In a letter to shareholders, Netflix attributed the strong quarter to its “strong slate of content.” Netflix’s first breakout, House of Cards, typically returns during the first quarter, but this year its new season was released during the second quarter. All told, Netflix premiered 14 original series, including Orange Is the New Black and Master of None, during the second quarter. That’s in addition to 13 original comedy specials, six documentaries, two documentary series, nine feature films including Okja and seven original kids shows. Teen sensation 13 Reasons Why, meanwhile, premiered at the very end of the first quarter on March 31 but gained momentum into April.

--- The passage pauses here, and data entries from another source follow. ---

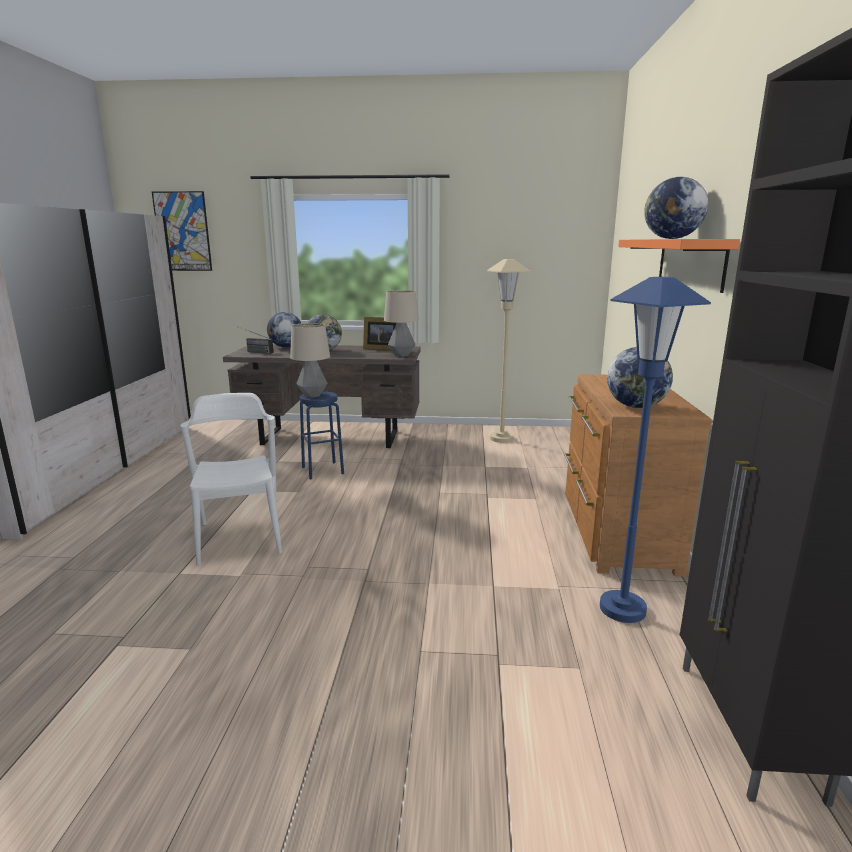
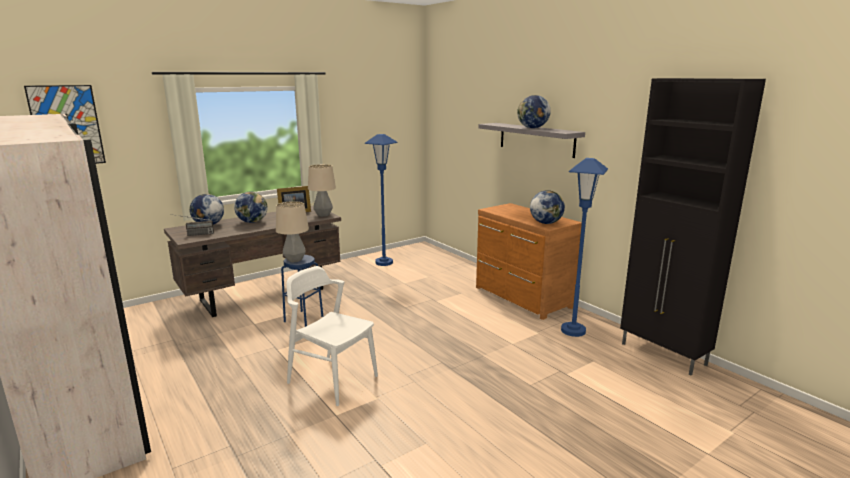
camera: 40 degrees left, 0 degrees up
beige floor lamp [487,259,531,443] -> blue floor lamp [364,134,398,266]
orange shelf [618,239,740,293] -> grey shelf [478,123,585,158]

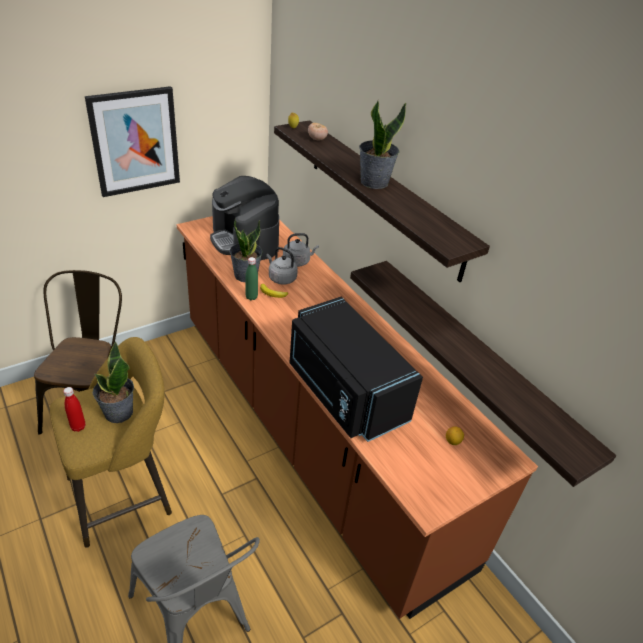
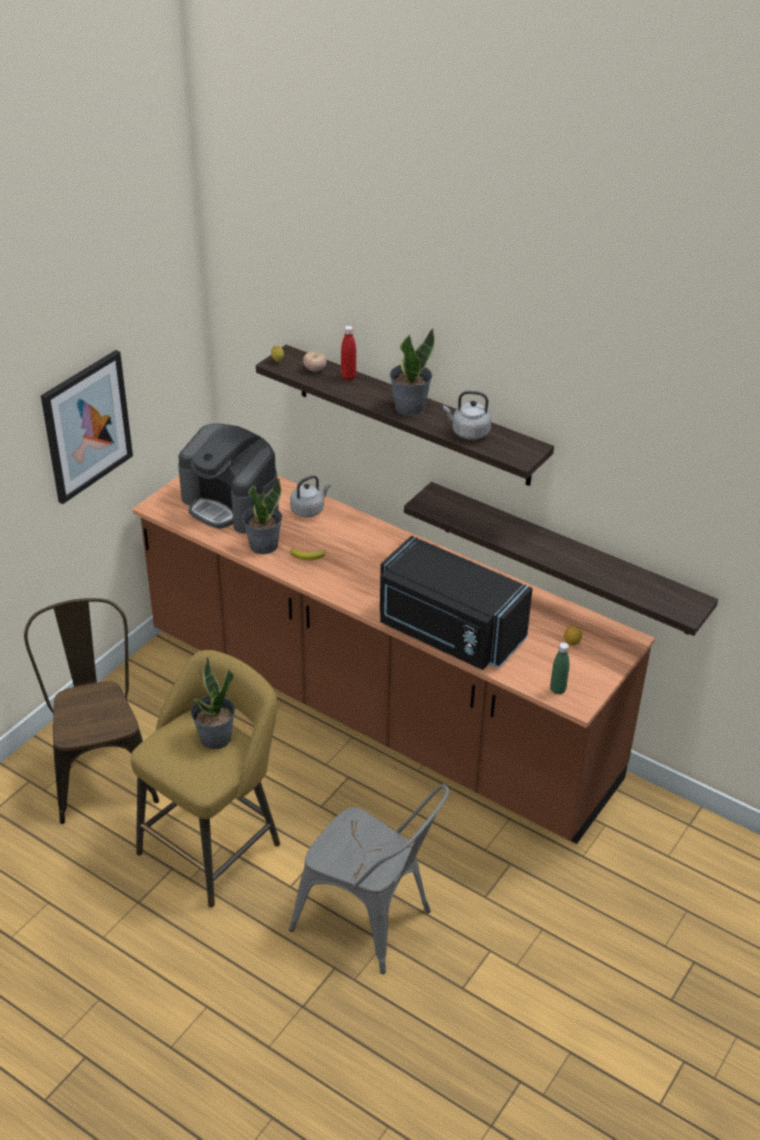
camera: 20 degrees left, 0 degrees up
red bottle [63,387,85,432] -> red bottle moved to [341,326,356,381]
green bottle [245,257,258,300] -> green bottle moved to [550,642,569,695]
grey kettle [266,247,298,285] -> grey kettle moved to [443,391,491,440]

The majority of Netflix’s growth is happening internationally, where it gained 4.14 million new subscribers during the quarter, compared to 1.07 million additions in the U.S. All told, Netflix now has more subscribers internationally (52.03 million) than it does in the U.S. (51.92 million).
The company is continuing to see revenue gains as it adds more subscribers, growing revenue by nearly 30 percent during the second quarter to $2.97 billion and reported earnings of 16 cents per share.
Analysts were anticipating revenue of $2.76 billion and earnings of 16 cents per share.
Netflix is continuing to up its programming budget with plans to spend $6 billion on content this year. But that doesn’t mean all shows are safe from cancellation. Netflix addressed its recent decision to cancel shows including The Get Down and Sense8 in the shareholder letter, noting that “sometimes those shows don’t attract as many viewers as we had hoped, compared to our other content. As much as we dislike ending a series early, it consoles us that it frees up investment for another new show, or two.”
Later, during a conference call with investors, content chief Ted Sarandos elaborated on the cancellations, noting that “failure is not such a bad thing. If you’re not failing, maybe you’re not trying hard enough.” He also added that 93 percent of Netflix’s shows have been renewed and that, sometimes, it makes sense to ask the questions, “are we being adventurous enough?”
Netflix stock closed the day flat at $161.70 per share. It was trading up more than 10 percent afterhours on the strong subscriber growth.